Triggers. We all have them. They are the emotional buttons which, when pushed usually result in a negative, and often out of proportion, reaction.
Triggers are often related to memories or the impact of things that happened in the past, particularly childhood. The stress response we have is seemingly automatic. Sometimes we might not even know what set us off but will undoubtedly be aware of the extreme emotion we feel as a result.
Enter children and parenting.
Raising young humans can be stressful at the best of times, and kids are certainly well equipped to push all the buttons.
The emotional toll of parenting can often make us more susceptible to being triggered. There are countless situations, actions or behaviour involving your child that may trigger you, including:
- Not listening
- Risky behaviour
- Food issues
- Crossing personal boundaries
Of course, everyone is different and the list is endless.

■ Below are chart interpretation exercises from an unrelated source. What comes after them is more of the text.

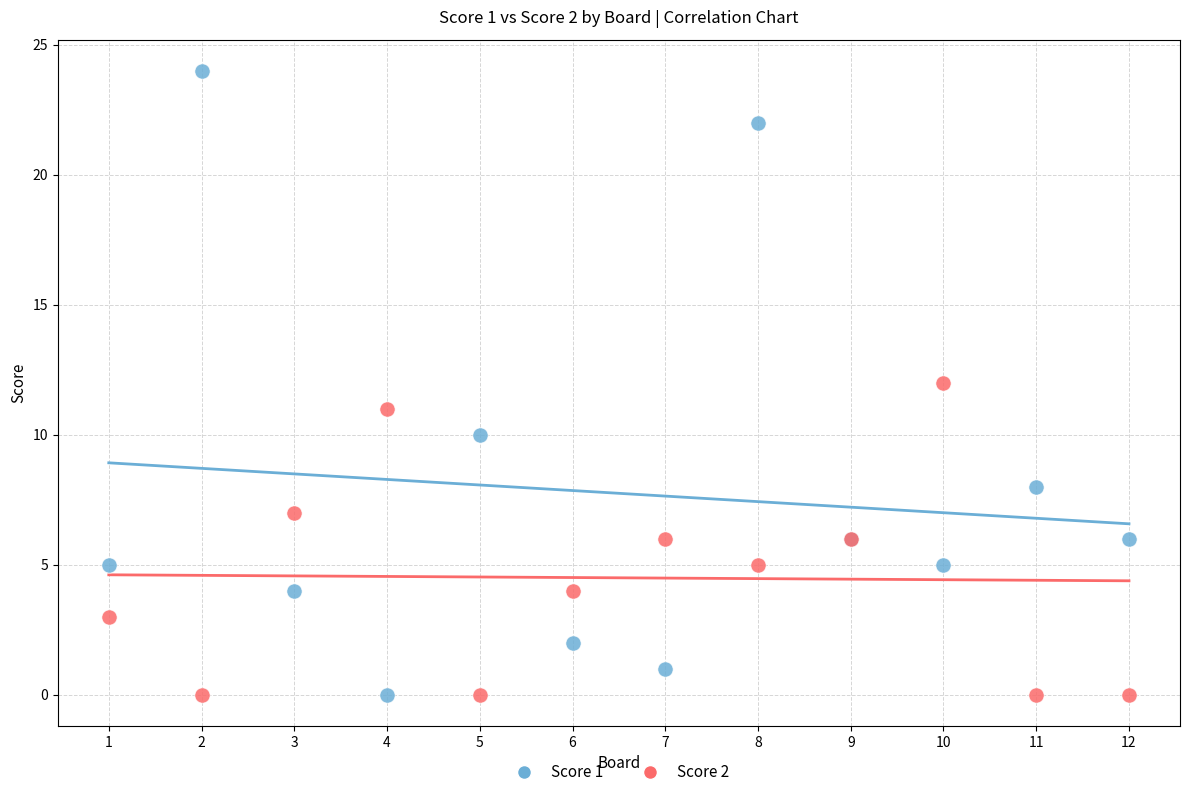

What are all the series names shown in the legend?

Score 1, Score 2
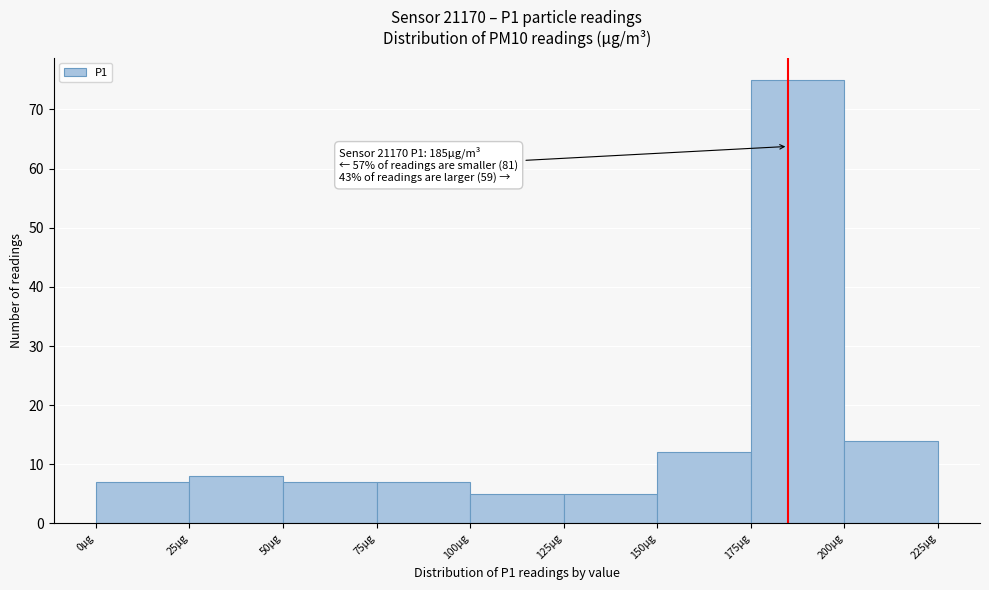

Which range on the x-axis has the tallest bar?

175 to 200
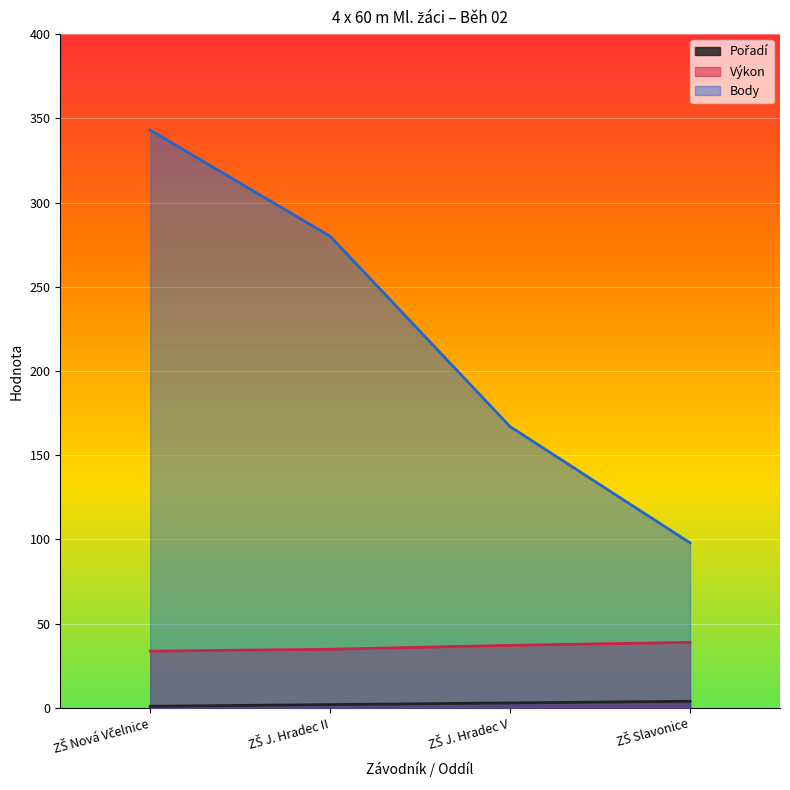

Where does the Body series first go above 280?

ZŠ Nová Včelnice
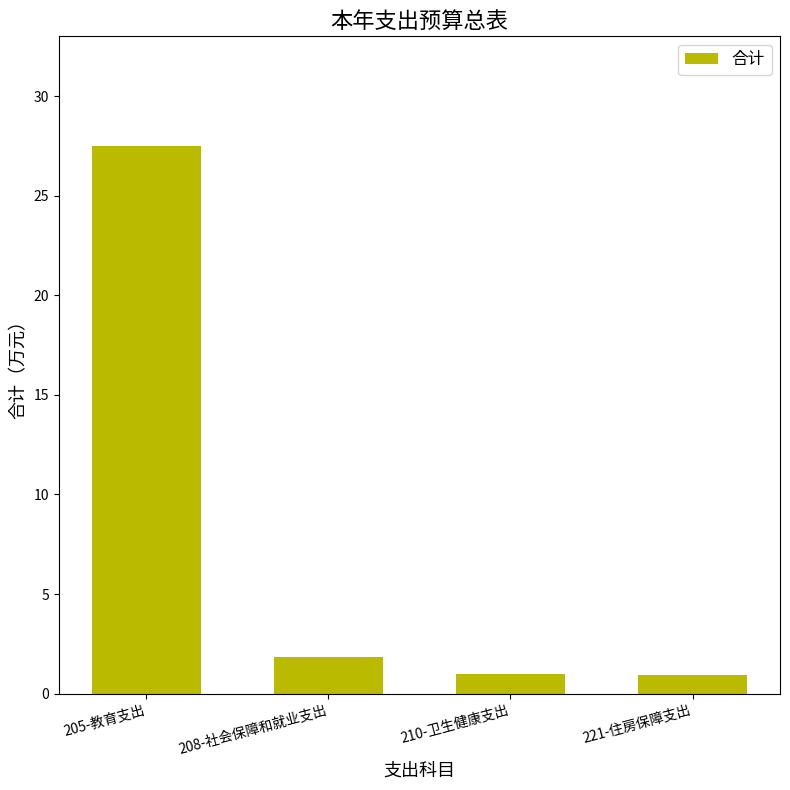

The chart shows a value of 9.3 at 205-教育支出. True or false?

False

Add existing stress from work, relationships, finances, self-deprivation into the mix and you can find yourself losing it, yelling at the kids and/or feeling emotionally out of control.
Often the thing that triggered us doesn’t justify our response and we end up feeling guilty. Think about times you may have lost it over a spilt drink, uneaten meal or a refusal to put shoes on when you are already late.
So how can we deal with these triggers so they don’t impact our parenting?
Recognise your triggers – by being aware of your emotional hot spots, you are better equipped to manage your response and work through residual emotional issues. Try keeping a journal of instances you feel triggered so you can explore them further.
Be mindful when triggered – stop, take a deep breath and focus on the present moment. Deal with the situation in front of you – and the child in front of you – not the emotions of the past.
Keep your expectations realistic – of yourself and of your child. Neither of you have done this before so go gently.
Be open with your child – set personal boundaries (without sharing any trauma) and let them know how you feel. Apologise for acting in anger, hug and reconnect with them.
Get help – talk to a friend, partner or counsellor about your emotional responses and where they may be rooted. Often, talking about these things can help open doorways to resolving unhealed wounds.